File cache for files retrieved from the cloud

Project description

GitHub release; latest by date GitHub Release Date Test Status Documentation Status Code coverage
PyPI - Version PyPI - Format PyPI - Downloads PyPI - Python Version
GitHub commits since latest release GitHub commit activity GitHub last commit
Number of GitHub open issues Number of GitHub closed issues Number of GitHub open pull requests Number of GitHub closed pull requests
GitHub License Number of GitHub stars GitHub forks

Introduction

filecache is a Python module that abstracts away the location where files used or generated by a program are stored.
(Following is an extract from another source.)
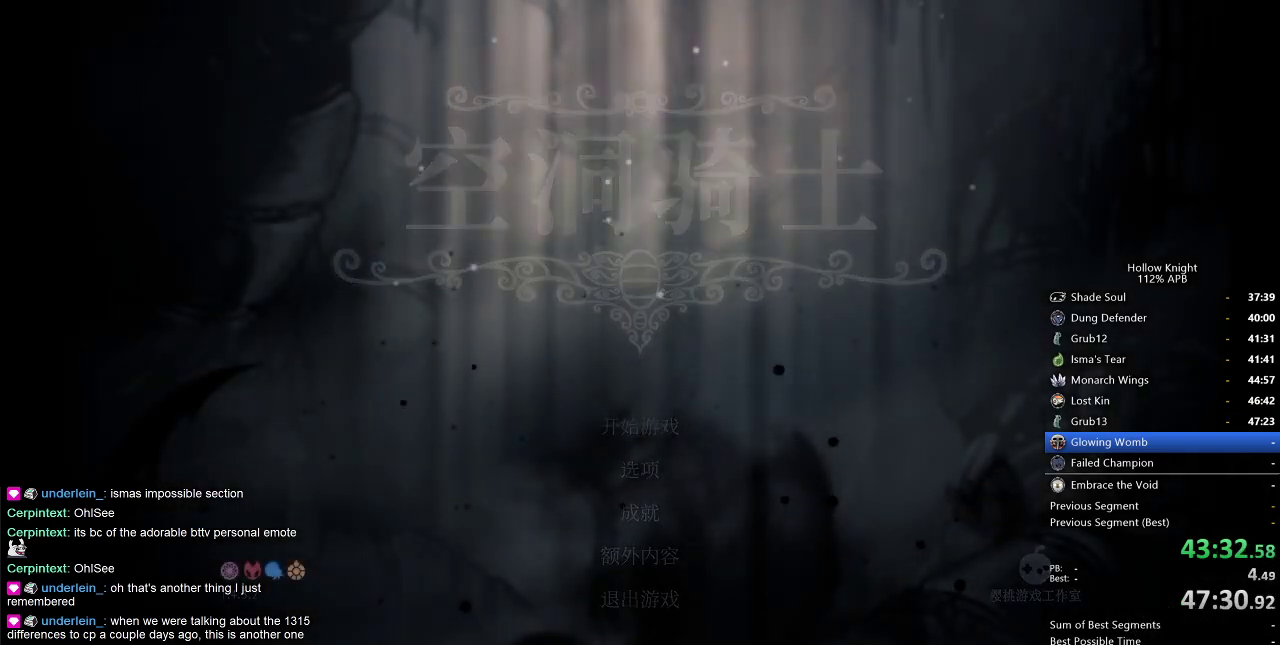
{"keys": [], "events": [[34, "left", "down"], [84, "left", "up"], [234, "left", "down"], [267, "left", "up"], [367, "left", "down"], [417, "left", "up"]]}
Files can be on the local file system, in Google Cloud Storage, on Amazon Web Services S3, or on a webserver. When files to be read are on the local file system, they are simply accessed in-place. Otherwise, they are downloaded from the remote source to a local temporary directory. When files to be written are on the local file system, they are simply written in-place. Otherwise, they are written to a local temporary directory and then uploaded to the remote location (it is not possible to upload to a webserver). When a cache is no longer needed, it is deleted from the local disk.
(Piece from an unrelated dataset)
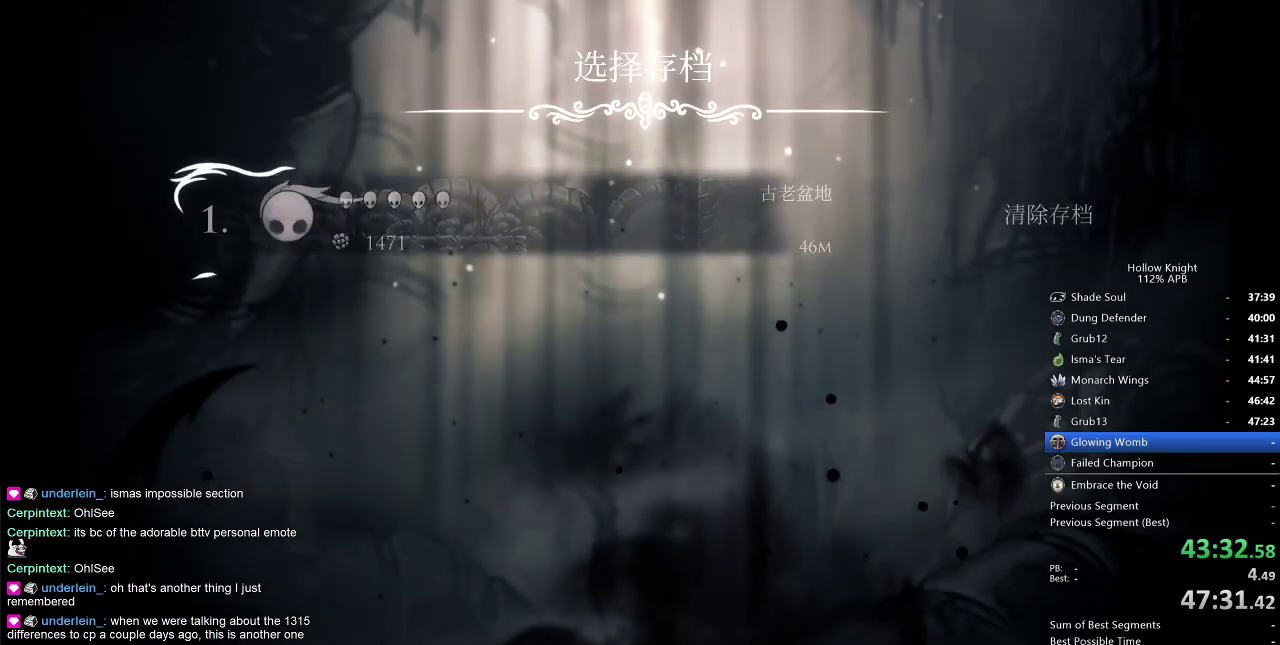
{"keys": [], "events": [[67, "left", "down"], [100, "left", "up"], [200, "left", "down"], [300, "left", "up"], [384, "left", "down"], [467, "left", "up"]]}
filecache is a product of the PDS Ring-Moon Systems Node.

Installation

The filecache module is available via the rms-filecache package on PyPI and can be installed with:

pip install rms-filecache

Getting Started

The top-level file organization is provided by the FileCache class. A FileCache instance is used to specify a particular sharing policy and lifetime. For example, a cache could be private to the current process and group a set of files that all have the same basic purpose. Once these files have been (downloaded and) read, they are deleted as a group. Another cache could be shared among all processes on the current machine and group a set of files that are needed by multiple processes, thus allowing them to be downloaded from a remote source only one time, saving time and bandwidth.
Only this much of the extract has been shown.